Doing crunches won’t get you closer to having abs because your abs aren’t meant to act as flexors or extensors (bending forward or bending over backwards); they’re meant to act as stabilizers. That’s why we program movements such as anti-rotation kettlebell renegade rows, or planks in Unloaded, or suitcase carries (that’s a sneak preview at the next programming cycle). Also, the compound movements of deadlifts, heavy squats and overhead lifts are making your abs work MUCH harder than those rinky-dink crunches. These total body movements make your abs stabilize against some extreme forces, and they’re infinitely better than any 30-day challenge.
Here are some other things to get those abs for Spring/Summer:
1. Get Better Sleep
Sleep raises your growth hormone levels, which means more muscle gain and fat loss (1). Better sleep also improves your insulin sensitivity, as poor insulin sensitivity can disproportionately store fat in your gut (2). Lastly, better sleep regulates your thyroid’s hormone levels, meaning your metabolism will run faster (3). And how can you sleep better? By turning off all screens (TV’s, cellphones, monitors) one hour before bed, or supplementing with ~325-500mg of ZMA or ~2-5mg of Melatonin.
2. Be More Active
If you’re attending Derby City three times a week, try adding a fourth or fifth day. “WTF?!? BUT I’M ALREADY SO SORE” I know, I know… hear me out… on the new days you’re adding to your workout schedule, try just performing the WOD that day, and do so at “Half-Life” weight or reps, but at higher intensity. So, skip the Strength portion and just knock out a variation of the WOD that allows you to keep moving quickly with short breaks. Repeatedly, studies show that more fat loss is achieved in high-intensity training lasting 20 minutes than in low-intensity training lasting 45 minutes. High-intensity training increases post-exercise oxygen consumption, as your muscles work to restore physiological factors in your cells, which requires greater energy expenditure than low-intensity training (4). What’s that mean? You need to get comfortable with being uncomfortable in the WODs.
3. Eat Better
To lose fat, ultimately you have to be at a caloric deficit, burning more calories than you eat, so your body burns stored fat to compensate. But, don’t simply aim to eat less. Eat intelligently with a diverse diet, making sure to avoid artificial sugars. Refer to our last article –> “Quick Guide to Easy Nutrition”. Generally speaking, you can begin seeing abs at around 10% body fat for men and around 16% body fat for women, and our body-fat composition machine can help you track your fat loss over weeks and months.

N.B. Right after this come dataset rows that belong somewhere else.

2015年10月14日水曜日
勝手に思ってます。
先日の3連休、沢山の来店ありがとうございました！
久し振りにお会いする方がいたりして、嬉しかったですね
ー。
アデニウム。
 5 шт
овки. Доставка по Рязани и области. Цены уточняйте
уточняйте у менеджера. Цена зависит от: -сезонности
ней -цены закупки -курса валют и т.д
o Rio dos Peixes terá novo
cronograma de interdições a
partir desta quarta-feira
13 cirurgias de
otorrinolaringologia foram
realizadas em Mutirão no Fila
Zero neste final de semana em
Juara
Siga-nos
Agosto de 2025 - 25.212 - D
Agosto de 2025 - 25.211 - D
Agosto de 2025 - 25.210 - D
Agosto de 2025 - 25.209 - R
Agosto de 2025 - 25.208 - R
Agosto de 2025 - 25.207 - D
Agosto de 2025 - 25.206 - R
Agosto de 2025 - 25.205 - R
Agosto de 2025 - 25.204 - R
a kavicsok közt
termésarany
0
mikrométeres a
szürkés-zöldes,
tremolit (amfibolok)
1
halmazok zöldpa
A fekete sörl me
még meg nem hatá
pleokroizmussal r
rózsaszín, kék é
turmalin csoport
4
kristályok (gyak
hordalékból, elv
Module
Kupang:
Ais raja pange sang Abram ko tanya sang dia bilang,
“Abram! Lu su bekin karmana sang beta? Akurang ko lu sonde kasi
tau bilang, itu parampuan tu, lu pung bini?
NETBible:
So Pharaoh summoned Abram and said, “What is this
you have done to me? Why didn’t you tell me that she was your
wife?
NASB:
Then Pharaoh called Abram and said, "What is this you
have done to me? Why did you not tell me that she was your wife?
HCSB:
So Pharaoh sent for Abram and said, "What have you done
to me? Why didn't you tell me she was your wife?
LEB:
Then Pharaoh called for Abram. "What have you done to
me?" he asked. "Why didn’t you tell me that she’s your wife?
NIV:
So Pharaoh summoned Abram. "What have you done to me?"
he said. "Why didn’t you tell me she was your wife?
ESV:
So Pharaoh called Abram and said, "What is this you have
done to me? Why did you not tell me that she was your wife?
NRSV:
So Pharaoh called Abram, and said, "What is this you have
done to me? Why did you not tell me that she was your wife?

(1) “Age-related changes in slow wave sleep and REM sleep and relationship with growth hormone and cortisol levels in healthy men.” Van Caulter, E., JAMA, August 2000.
(2) “A Single Night of Partial Sleep Deprivation Induces Insulin Resistance in Multiple Metabolic Pathways in Healthy Subjects.” Donga, E., JCEM, July 2013.
(3) “The Role of Your Thyroid in Metabolism and Weight Control.” Jacques, J., OAC, 2016.
(4) “Effect of an Acute Period of Resistance Exercise on EPOC Implications for Body Mass Management.” Schuenke, M., Applied Physiology, March 2002.